▸ **YOUR OBJECTIVE**
Please give the records again from the line with "common name: Silverrod" up to and including the line with "genus: Ommatoiulus", with "scientific name" renamed to "species" and everything else left unchanged.
==== GIVEN DATA ====
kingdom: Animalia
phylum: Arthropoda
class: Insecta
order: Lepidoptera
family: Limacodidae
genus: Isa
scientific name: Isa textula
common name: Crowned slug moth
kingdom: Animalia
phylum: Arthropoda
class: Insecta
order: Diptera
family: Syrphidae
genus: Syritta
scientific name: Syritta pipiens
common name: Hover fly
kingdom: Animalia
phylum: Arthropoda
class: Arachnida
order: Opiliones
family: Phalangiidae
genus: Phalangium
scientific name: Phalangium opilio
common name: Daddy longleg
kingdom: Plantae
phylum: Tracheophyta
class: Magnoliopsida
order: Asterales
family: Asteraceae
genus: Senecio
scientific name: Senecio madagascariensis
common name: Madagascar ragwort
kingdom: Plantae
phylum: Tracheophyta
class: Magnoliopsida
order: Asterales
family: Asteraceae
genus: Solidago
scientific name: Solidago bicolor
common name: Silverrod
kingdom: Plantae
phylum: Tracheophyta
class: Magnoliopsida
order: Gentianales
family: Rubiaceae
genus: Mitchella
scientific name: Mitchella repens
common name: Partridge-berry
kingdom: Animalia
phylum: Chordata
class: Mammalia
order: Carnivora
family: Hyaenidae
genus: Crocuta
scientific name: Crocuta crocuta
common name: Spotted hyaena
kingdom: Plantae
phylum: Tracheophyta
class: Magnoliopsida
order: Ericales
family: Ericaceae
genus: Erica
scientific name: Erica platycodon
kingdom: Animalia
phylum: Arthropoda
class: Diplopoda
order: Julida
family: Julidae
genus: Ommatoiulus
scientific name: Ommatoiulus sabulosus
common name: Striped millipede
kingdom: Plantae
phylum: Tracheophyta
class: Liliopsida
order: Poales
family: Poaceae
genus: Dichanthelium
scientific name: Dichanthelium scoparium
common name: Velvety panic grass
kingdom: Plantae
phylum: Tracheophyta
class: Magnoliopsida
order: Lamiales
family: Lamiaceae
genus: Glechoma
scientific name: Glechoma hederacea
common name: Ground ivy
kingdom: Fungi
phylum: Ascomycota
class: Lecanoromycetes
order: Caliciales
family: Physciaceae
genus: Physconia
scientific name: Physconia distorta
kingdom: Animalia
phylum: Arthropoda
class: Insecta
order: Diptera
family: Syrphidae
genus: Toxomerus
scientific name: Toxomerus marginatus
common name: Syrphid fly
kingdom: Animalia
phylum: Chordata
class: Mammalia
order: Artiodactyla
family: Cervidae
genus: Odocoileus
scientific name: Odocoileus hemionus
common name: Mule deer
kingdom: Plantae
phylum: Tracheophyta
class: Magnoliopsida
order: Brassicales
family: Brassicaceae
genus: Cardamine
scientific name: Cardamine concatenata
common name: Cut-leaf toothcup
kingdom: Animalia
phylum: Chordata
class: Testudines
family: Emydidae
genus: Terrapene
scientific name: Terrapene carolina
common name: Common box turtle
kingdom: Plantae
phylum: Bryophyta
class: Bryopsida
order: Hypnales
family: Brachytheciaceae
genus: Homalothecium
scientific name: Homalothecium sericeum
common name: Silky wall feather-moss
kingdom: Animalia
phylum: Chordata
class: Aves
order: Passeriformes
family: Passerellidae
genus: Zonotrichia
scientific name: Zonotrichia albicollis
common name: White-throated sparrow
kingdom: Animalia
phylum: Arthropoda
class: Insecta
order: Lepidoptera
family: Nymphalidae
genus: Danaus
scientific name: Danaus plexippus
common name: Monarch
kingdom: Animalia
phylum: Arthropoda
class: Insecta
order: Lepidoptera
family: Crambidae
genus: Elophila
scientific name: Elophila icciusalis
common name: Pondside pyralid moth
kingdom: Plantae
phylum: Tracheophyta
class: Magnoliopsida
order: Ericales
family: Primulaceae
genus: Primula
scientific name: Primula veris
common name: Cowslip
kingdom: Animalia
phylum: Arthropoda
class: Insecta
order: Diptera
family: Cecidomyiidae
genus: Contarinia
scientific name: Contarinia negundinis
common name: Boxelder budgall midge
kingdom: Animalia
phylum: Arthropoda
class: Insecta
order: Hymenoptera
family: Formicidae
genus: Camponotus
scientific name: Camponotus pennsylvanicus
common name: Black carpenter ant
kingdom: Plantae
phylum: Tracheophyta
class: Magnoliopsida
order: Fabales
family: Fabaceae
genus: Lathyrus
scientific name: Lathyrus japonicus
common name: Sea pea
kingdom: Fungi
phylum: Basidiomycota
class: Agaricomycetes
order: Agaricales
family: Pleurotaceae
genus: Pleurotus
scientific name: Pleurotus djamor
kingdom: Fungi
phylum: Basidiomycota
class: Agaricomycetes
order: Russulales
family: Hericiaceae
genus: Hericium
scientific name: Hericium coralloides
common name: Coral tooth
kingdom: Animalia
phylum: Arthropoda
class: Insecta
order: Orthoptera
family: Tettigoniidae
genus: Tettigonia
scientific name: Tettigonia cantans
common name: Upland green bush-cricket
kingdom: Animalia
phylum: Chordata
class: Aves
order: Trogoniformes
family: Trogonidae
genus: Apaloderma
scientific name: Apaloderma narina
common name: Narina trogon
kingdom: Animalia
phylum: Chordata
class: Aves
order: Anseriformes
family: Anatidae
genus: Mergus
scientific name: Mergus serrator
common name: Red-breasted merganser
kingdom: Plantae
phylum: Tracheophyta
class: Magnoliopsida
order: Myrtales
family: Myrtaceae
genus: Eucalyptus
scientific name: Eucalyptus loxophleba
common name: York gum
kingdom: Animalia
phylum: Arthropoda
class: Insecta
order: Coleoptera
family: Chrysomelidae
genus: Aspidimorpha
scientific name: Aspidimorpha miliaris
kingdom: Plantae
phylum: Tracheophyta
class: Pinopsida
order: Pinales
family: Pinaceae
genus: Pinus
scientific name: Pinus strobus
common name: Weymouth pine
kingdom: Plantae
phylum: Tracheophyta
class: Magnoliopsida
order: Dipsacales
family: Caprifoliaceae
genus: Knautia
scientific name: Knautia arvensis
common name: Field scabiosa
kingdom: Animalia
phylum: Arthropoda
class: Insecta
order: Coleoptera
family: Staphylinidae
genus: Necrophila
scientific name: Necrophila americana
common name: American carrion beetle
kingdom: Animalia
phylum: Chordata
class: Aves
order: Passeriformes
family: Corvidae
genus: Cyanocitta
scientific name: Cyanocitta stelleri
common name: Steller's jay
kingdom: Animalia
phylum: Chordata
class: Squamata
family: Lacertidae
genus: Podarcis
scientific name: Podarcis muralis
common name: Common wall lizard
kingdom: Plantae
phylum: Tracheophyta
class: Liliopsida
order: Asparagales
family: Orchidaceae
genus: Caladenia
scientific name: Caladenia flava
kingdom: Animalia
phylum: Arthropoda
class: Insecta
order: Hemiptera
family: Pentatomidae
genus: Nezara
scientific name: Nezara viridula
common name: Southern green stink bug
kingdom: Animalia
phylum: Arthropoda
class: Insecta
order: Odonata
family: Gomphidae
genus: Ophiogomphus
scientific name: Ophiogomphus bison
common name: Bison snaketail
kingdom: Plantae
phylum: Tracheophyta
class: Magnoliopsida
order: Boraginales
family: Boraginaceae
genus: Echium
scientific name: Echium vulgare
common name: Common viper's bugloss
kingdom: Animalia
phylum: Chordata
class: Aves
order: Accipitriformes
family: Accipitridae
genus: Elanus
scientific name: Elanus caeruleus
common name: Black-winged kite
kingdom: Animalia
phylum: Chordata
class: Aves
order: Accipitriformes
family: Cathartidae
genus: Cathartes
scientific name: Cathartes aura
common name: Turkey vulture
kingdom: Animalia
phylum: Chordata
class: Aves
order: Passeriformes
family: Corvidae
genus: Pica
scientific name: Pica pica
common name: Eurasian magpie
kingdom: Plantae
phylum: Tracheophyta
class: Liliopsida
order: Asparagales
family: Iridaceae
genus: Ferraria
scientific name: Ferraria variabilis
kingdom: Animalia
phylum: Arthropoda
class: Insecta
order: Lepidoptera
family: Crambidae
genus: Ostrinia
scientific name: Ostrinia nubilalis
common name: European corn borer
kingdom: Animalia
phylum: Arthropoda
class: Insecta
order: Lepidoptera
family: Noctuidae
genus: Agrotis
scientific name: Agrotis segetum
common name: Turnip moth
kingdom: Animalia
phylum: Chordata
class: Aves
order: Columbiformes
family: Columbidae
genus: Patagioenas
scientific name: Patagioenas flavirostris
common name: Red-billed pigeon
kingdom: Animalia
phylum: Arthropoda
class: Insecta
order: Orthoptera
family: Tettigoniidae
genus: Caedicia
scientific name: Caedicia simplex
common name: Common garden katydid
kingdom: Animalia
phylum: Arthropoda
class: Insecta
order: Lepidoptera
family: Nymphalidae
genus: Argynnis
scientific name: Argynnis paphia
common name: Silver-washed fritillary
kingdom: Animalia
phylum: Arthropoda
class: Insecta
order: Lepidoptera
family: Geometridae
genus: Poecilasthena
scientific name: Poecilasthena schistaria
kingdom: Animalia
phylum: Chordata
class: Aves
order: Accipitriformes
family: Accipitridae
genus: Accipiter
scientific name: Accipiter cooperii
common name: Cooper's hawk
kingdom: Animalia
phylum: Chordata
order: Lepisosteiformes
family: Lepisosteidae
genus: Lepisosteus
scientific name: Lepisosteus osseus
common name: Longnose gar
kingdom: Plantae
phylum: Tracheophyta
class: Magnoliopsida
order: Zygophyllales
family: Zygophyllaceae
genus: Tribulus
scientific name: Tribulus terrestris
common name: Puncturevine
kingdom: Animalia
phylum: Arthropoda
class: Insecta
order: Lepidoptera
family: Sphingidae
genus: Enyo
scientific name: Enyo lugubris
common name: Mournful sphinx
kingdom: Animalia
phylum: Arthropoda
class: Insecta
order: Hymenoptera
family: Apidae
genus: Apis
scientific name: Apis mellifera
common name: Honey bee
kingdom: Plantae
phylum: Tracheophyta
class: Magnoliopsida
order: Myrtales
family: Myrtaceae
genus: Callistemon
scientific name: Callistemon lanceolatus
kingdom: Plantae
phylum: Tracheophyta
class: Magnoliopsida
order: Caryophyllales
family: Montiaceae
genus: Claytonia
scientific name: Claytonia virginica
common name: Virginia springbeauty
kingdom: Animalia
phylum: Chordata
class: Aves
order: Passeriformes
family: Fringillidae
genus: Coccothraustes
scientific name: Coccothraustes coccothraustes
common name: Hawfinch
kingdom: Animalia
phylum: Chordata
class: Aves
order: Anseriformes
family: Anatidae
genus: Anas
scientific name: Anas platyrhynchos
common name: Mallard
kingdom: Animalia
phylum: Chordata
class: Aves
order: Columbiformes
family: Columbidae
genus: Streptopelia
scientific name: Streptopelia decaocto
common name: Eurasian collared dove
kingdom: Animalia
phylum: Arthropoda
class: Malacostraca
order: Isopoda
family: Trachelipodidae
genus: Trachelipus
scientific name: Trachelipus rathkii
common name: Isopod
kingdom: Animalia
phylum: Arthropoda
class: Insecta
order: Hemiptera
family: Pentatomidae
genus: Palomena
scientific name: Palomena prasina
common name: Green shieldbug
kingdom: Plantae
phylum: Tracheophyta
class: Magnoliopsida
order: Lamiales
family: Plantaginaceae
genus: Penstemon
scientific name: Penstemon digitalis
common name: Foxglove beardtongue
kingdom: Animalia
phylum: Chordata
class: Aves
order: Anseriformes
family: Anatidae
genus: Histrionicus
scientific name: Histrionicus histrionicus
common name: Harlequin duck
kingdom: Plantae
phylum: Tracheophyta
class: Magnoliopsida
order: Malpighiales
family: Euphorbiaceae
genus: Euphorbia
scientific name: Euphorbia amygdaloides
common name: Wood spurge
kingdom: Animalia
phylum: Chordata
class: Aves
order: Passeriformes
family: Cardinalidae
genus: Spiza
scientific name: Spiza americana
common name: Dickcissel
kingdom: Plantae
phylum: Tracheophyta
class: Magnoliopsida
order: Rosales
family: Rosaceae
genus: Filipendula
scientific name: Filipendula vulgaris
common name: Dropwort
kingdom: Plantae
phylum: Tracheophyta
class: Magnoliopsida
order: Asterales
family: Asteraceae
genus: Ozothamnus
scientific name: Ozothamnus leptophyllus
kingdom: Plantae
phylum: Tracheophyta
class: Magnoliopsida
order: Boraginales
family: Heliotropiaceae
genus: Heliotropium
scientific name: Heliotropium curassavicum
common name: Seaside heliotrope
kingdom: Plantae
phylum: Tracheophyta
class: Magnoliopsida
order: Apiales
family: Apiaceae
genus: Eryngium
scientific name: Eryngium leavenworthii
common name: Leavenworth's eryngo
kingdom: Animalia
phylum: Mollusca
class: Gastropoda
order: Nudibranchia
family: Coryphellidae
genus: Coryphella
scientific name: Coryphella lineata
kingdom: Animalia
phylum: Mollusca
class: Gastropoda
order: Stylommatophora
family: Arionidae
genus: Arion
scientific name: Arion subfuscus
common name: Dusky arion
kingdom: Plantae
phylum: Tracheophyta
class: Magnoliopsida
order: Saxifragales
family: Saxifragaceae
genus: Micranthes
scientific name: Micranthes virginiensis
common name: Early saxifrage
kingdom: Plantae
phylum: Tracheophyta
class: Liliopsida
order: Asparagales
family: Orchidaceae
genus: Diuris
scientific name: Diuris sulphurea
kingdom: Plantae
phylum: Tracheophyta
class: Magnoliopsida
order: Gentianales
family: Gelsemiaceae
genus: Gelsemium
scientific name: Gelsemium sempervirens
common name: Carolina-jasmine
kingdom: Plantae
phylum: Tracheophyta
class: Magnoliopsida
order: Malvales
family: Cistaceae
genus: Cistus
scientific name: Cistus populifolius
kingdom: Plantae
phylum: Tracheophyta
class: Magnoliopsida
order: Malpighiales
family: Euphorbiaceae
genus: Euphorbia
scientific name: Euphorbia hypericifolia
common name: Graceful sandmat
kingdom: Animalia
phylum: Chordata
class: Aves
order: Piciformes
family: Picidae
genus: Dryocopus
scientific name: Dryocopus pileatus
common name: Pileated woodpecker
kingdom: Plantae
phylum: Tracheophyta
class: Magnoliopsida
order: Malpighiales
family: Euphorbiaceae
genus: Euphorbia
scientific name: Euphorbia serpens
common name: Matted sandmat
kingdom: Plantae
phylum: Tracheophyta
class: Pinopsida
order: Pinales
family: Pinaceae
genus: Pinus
====
▸ **FINISHED EXERCISE**
common name: Silverrod
kingdom: Plantae
phylum: Tracheophyta
class: Magnoliopsida
order: Gentianales
family: Rubiaceae
genus: Mitchella
species: Mitchella repens
common name: Partridge-berry
kingdom: Animalia
phylum: Chordata
class: Mammalia
order: Carnivora
family: Hyaenidae
genus: Crocuta
species: Crocuta crocuta
common name: Spotted hyaena
kingdom: Plantae
phylum: Tracheophyta
class: Magnoliopsida
order: Ericales
family: Ericaceae
genus: Erica
species: Erica platycodon
kingdom: Animalia
phylum: Arthropoda
class: Diplopoda
order: Julida
family: Julidae
genus: Ommatoiulus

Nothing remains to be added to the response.